The boost from seeing my teammates helped me stay on pace during that stretch because there was a serious headwind all the way to the finish.  Our coach told us that he was going to be at Mile 20 to run people to the finish line.  Coach Brian appeared a little bit after Mile 20 and he ran with Mike to Mile 21.  I chased them for a mile and then Brian waited to run a mile with me.  My legs were really hurting at that point and even though I was really happy to see Coach Brian, I could not show it.  Sorry Coach!  He asked me how I was doing and I think I said “Terrible” or “I hurt.”  I ran behind him for a mile and we managed to catch up to Mike and then he went back to run other runners in.  I told Mike “Let’s work together!”, but I ended up losing Mike.  Sorry Mike!!  I managed to hold my pace for another mile and then my legs started to shut down.  The last mile was a blur.  I knew the finish was on the boardwalk, but I did not know that we had to run off the boardwalk and back on right before the finish line!  I remember seeing the New York Flyers cheer station at mile 25.5 and then running as fast as I could to the finish line.

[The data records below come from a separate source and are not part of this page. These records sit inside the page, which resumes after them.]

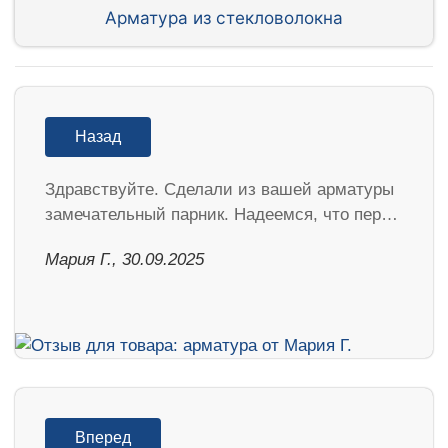
Арматура из стекловолокна
Назад
Здравствуйте. Сделали из вашей арматуры
замечательный парник. Надеемся, что пер…
Мария Г., 30.09.2025
Вперед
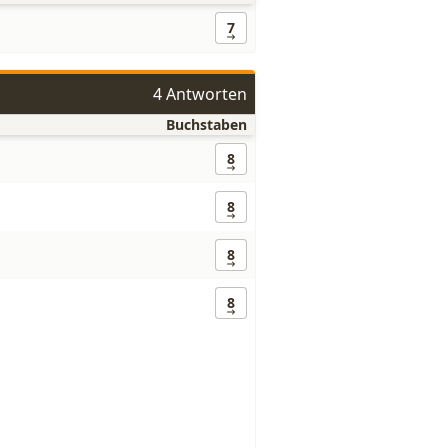
7
4 Antworten
Buchstaben
8
8
8
8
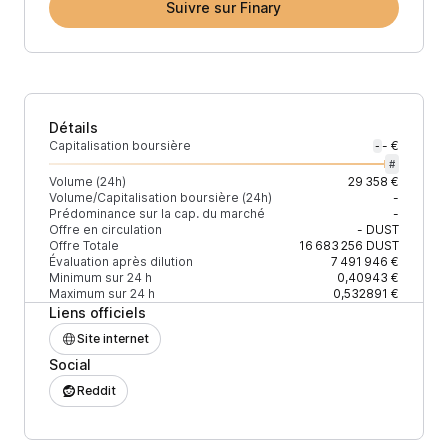
Suivre sur Finary
Détails
Capitalisation boursière
- €
-
#
Volume (24h)
29 358 €
Volume/Capitalisation boursière (24h)
-
Prédominance sur la cap. du marché
-
Offre en circulation
-
DUST
Offre Totale
16 683 256
DUST
Évaluation après dilution
7 491 946 €
Minimum sur 24 h
0,40943 €
Maximum sur 24 h
0,532891 €
Liens officiels
Site internet
Social
Reddit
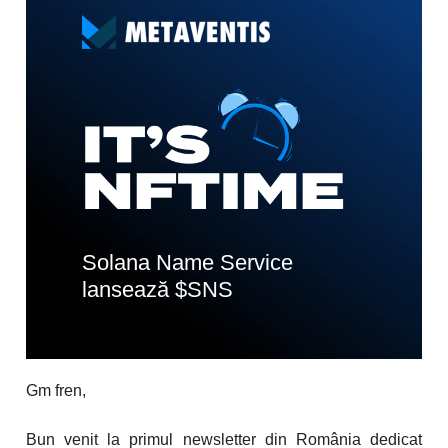
Solana Name Service
lansează $SNS
Gm fren,
Bun venit la primul newsletter din România dedicat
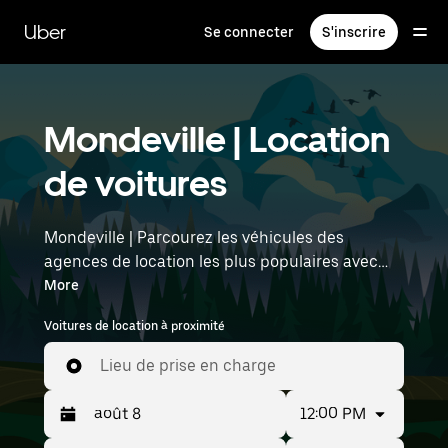
Passer
au
Uber
Se connecter
S'inscrire
contenu
principal
Mondeville | Location
de voitures
Mondeville | Parcourez les véhicules des
agences de location les plus populaires avec
Uber Rent. Des voitures électriques aux berlines
More
de luxe en passant par les SUV, vous trouverez
Voitures de location à proximité
des véhicules adaptés aux voyageurs en solo et
aux groupes comptant jusqu'à sept personnes.
Lieu de prise en charge
Saisissez l'heure et l'emplacement (par
exemple : Rennes Airport) pour trouver des
12:00 PM
voitures de location à proximité.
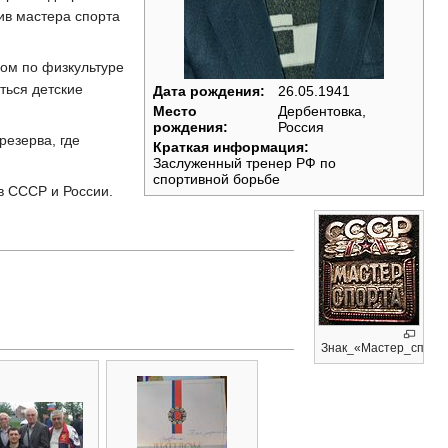
ив мастера спорта
ором по физкультуре
ться детские
Дата рождения:
26.05.1941
Место
Дербентовка,
рождения:
Россия
резерва, где
Краткая информация:
Заслуженный тренер РФ по
спортивной борьбе
в СССР и России.
Знак_«Мастер_спорт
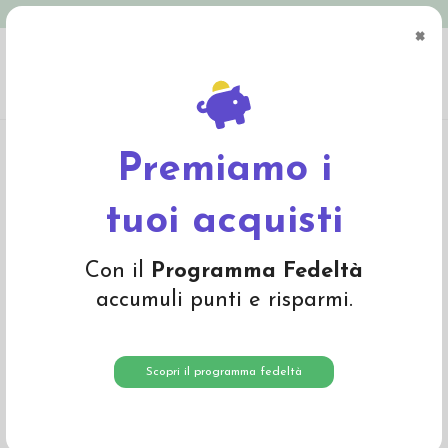
Spedizione in Italia gratuita oltre € 79
×
0
Home
Giochi
Costruire, impilare, scoprire
Set scatole rotonde Grimm's
Premiamo i
tuoi acquisti
Con il
Programma Fedeltà
accumuli punti e risparmi.
Scopri il programma fedeltà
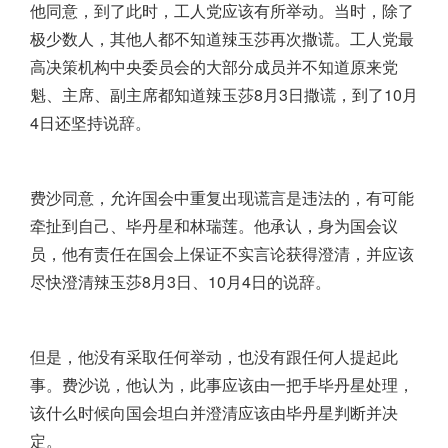
他同意，到了此时，工人党应该有所举动。当时，除了
极少数人，其他人都不知道辣玉莎再次撒谎。工人党最
高决策机构中央委员会的大部分成员并不知道原来党
魁、主席、副主席都知道辣玉莎8月3日撒谎，到了10月
4日还坚持说辞。
费沙同意，允许国会中重复出现谎言是违法的，有可能
牵扯到自己、毕丹星和林瑞莲。他承认，身为国会议
员，他有责任在国会上保证不实言论获得澄清，并应该
尽快澄清辣玉莎8月3日、10月4日的说辞。
但是，他没有采取任何举动，也没有跟任何人提起此
事。费沙说，他认为，此事应该由一把手毕丹星处理，
该什么时候向国会坦白并澄清应该由毕丹星判断并决
定。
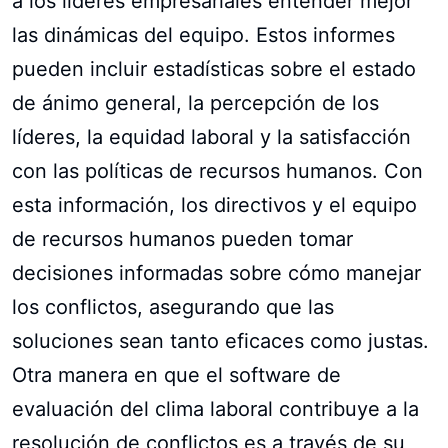
a los líderes empresariales entender mejor
las dinámicas del equipo. Estos informes
pueden incluir estadísticas sobre el estado
de ánimo general, la percepción de los
líderes, la equidad laboral y la satisfacción
con las políticas de recursos humanos. Con
esta información, los directivos y el equipo
de recursos humanos pueden tomar
decisiones informadas sobre cómo manejar
los conflictos, asegurando que las
soluciones sean tanto eficaces como justas.
Otra manera en que el software de
evaluación del clima laboral contribuye a la
resolución de conflictos es a través de su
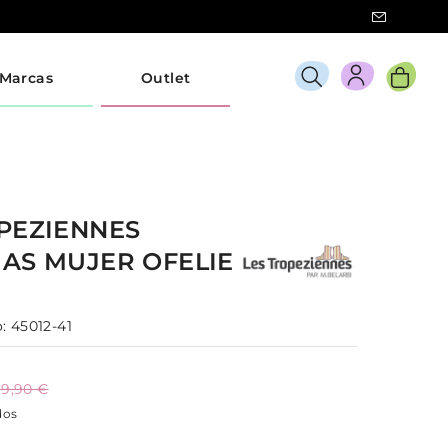
Marcas
Outlet
PEZIENNES
IAS
MUJER
OFELIE
:
45012-41
9,90 €
dos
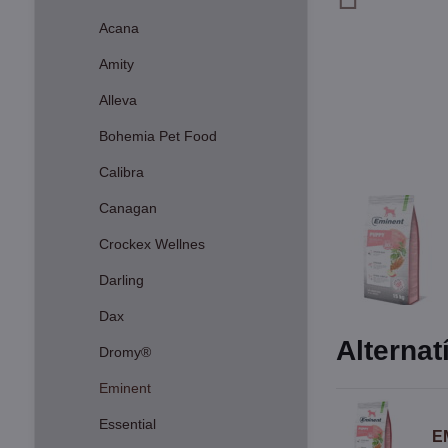
Acana
Amity
Alleva
Bohemia Pet Food
Calibra
Canagan
Crockex Wellnes
Darling
Dax
Alternat
Dromy®
Eminent
Essential
E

Here are my splits!  How I wish I could run those last 3 miles again!

FullSizeRender (4)

FullSizeRender (2)

After the finish line, I keeled over and leaned on the barricade for support.  Someone told me to keep moving and I almost missed getting my medal.  A volunteer saw me struggling to walk so she held me up and helped me walk through the finisher’s chute.  I recognized a MarathonFoto photographer, Drew, who I met in Boston and I called out her name.  She came to my rescue and helped me the rest of the way.  Thank you guys so much!!!  My legs were screaming “Why did you stop running?!”  They were in a lot of pain.  Imagine someone squeezing your leg, your quads want to explode, and someone is stabbing you at the same time.  That kind of sums up how my legs felt after the finish.  I cannot remember a time when my legs hurt that much after a race.  I chugged a Gatorade while waiting for my teammates to cross the finish line.  Many teammates ran PR’s, BQ’s, or PW’s that day.  Andrew had a huge blister develop under his big toe and he had to stop twice to try to pop it.  I was so happy to see everyone in the finish area and celebrate with them!   Congrats everyone!!

Special thanks to the super Flyers Cheer Station at Mile 10 and Mile 25.5!  Thanks to Andrew for driving both ways!  Super husband!

Team Andretty in New Jersey!

Funny story: I always carry 2 Biofreeze packets on me just in case I get any leg cramps.  They have saved me many times during a marathon.  I did not cramp during the race, but my legs needed a little boost in the later miles so I used both packets.  After the race, Andrew asked if I used Biofreeze on the course and I said “Yes! How did you know?”  He told me that he saw an empty packet on the course and wondered if it was mine.  It was!  Hehehe=)

Race Statistics:

2055 Finishers (812 Female, 1243 Male)
Men’s Champion: Leif Fredericks 2:23:56
Women’s Champion: Caitlin Phillips 2:41:43
My time: 3:27:02
Andrew’s time: 3:57:09

2 thoughts on “2018 New Jersey Marathon Recap!

  1. Great write up on your experience at this marathon! Thinking about the 2019 New Jersey Marathon for my spring BQ attempt. Did you like the course? Was there good support while you were running? Any feedback on the course or you experience with the logistics would be greatly appreciated!

    • Hi David, The course was pretty flat, but with a lot of turns. I was still recovering from a sprained ankle so I did not have a lot of mobility in my ankle and had to be very careful taking the turns. There are not a lot of spectators, but enough for a small race. There was significant head wind starting around mile 20 when you start running back towards the finish line on the boardwalk. That was a factor to me missing my PR as I slowed down the last 3 miles.